Buying a stake in the drilling unit demonstrates Baker Hughes’ commitment to the industry. “It’s a new way of working, a contemporary way of working, this early evolution into significant risk sharing between service supplier and customer,” Kerr said, predicting that similar deals would emerge elsewhere in the world. “So far, so very good.” The company has “voted with its investment dollars and that gives us the believability in the area.”


The move comes as Baker Hughes has made much of its plans and desire for innovation, which is more than just new technologies. Just as services can adapt and change, so too do the ways of pursuing business.

The industry has been challenged to reduce costs significantly over the last five years and initial work on this has come “at the detriment of the margin”, Kerr said. The traditional way of cutting costs, the executive said, was to look at what the company has been producing and see where it could cut costs.

“That’s a top down process, now we’re doing it from the bottom up, we look at the pricing sensitivities of now and the future.

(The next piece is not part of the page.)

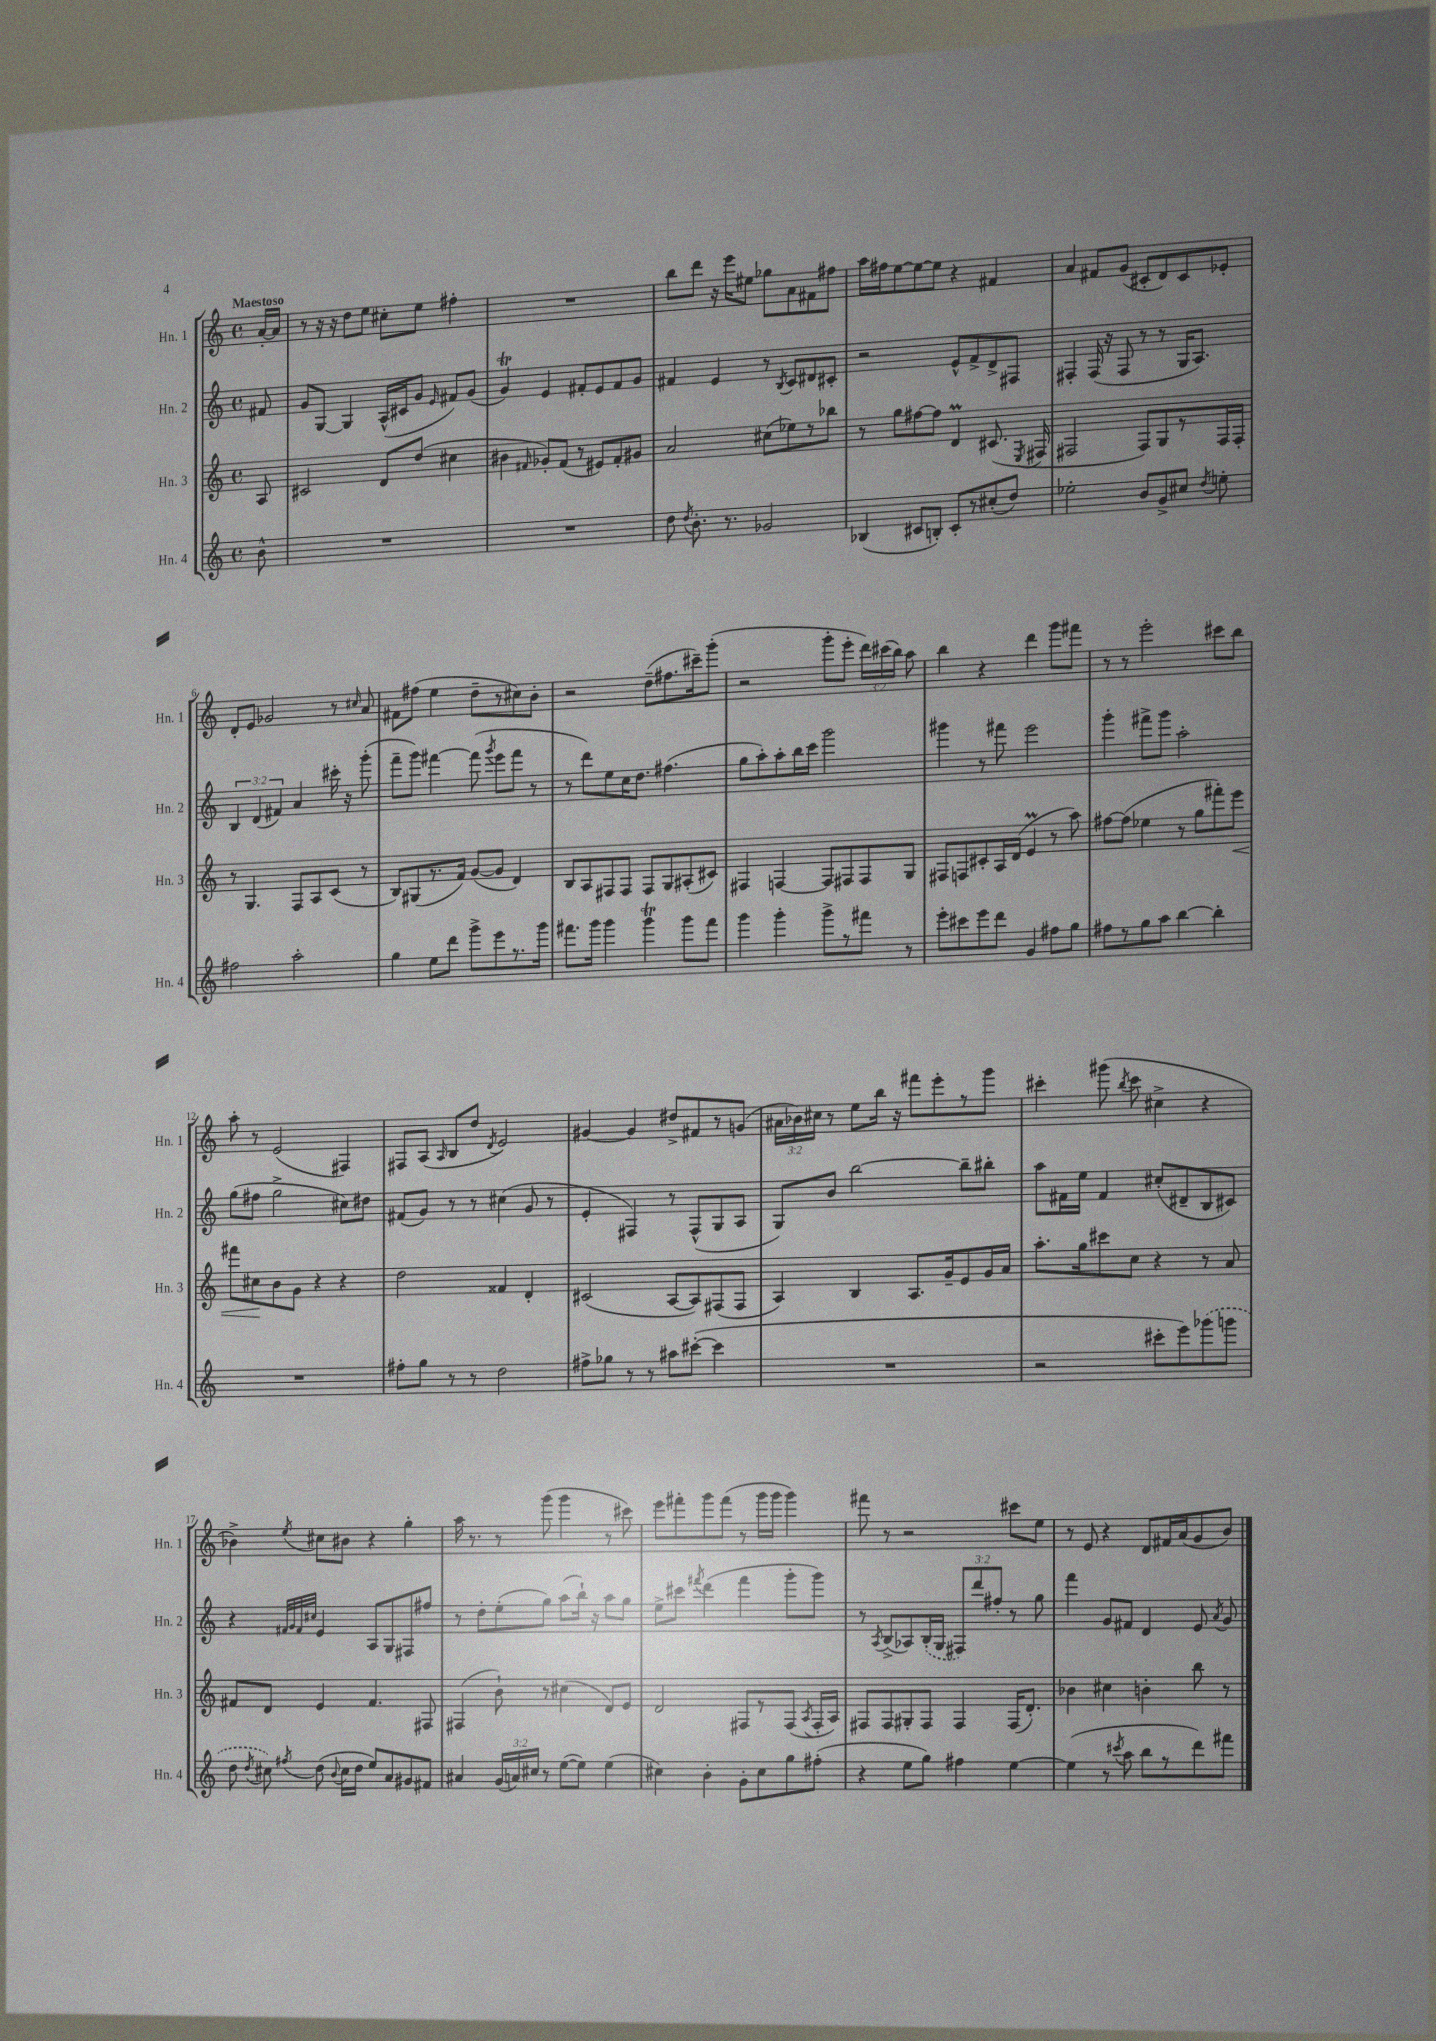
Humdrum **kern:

There has to be profitability, the only way to innovate is if we’re allowed to make money.” One such demonstration of innovation, and cost savings, is Baker Hughes’ subsea Aptara tree.

One appeal of this new technology is a reduced timeframe for delivery, which has been reduced from around 18 months to eight to 10. In addition to saving time, “we’re looking at taking 40-45% of the cost out of what we’ve traditionally been delivering, and it’s also lighter.”


Baker Hughes announced the opening of its Mussafah wellhead facility on November 13, in partnership with a local company, Al Ghaith Oilfield Supplies and Services. The 1,200 square metre facility should be fully operational in December, with plans for future expansion into chemical storage, wireline fluids and pressure pumping under consideration.

The new plant is focused on improving turnaround time for ADNOC’s wells business, Kerr said. “We’re continually looking for opportunities in the region to grow. Over the last couple of years, we have been changing where we are doing our engineering business, our supply chain and that needs to evolve.”

The old approaches of centralisation for such companies “no longer apply”, Kerr continued. “If you look at the size of the work and the expectation from the client to have everything a lot more intimately connected on a geographic basis. That means we have to build up a supply chain neighbouring where the fields are being developed.”